## Data for this task
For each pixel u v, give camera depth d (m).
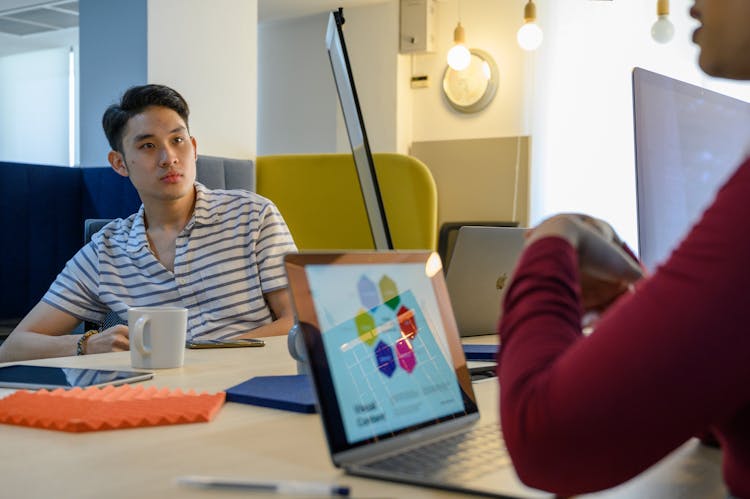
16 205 3.76
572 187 5.95
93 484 0.65
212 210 2.23
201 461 0.73
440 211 6.48
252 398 0.99
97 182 3.96
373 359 0.77
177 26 4.16
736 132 1.70
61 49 6.98
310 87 6.80
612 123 5.77
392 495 0.61
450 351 0.89
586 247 0.59
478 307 1.75
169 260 2.21
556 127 6.02
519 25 6.21
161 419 0.87
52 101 7.07
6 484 0.65
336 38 1.44
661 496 0.63
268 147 7.01
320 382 0.70
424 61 6.61
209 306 2.17
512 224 5.66
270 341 1.73
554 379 0.49
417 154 6.61
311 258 0.75
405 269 0.88
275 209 2.27
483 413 0.92
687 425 0.47
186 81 4.22
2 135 7.42
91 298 2.22
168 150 2.18
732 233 0.46
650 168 1.42
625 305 0.49
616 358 0.47
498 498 0.60
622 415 0.47
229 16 4.47
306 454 0.75
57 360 1.40
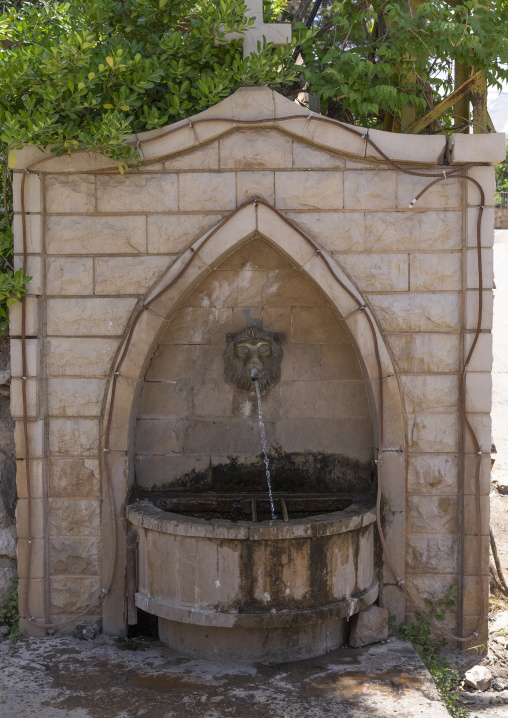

## What you have to do
Using the data above, reproduce exactly the lines between those holding "556 127 6.02" and "625 305 0.49", inclusive, and no others.

## Result
556 127 6.02
519 25 6.21
161 419 0.87
52 101 7.07
6 484 0.65
336 38 1.44
661 496 0.63
268 147 7.01
320 382 0.70
424 61 6.61
209 306 2.17
512 224 5.66
270 341 1.73
554 379 0.49
417 154 6.61
311 258 0.75
405 269 0.88
275 209 2.27
483 413 0.92
687 425 0.47
186 81 4.22
2 135 7.42
91 298 2.22
168 150 2.18
732 233 0.46
650 168 1.42
625 305 0.49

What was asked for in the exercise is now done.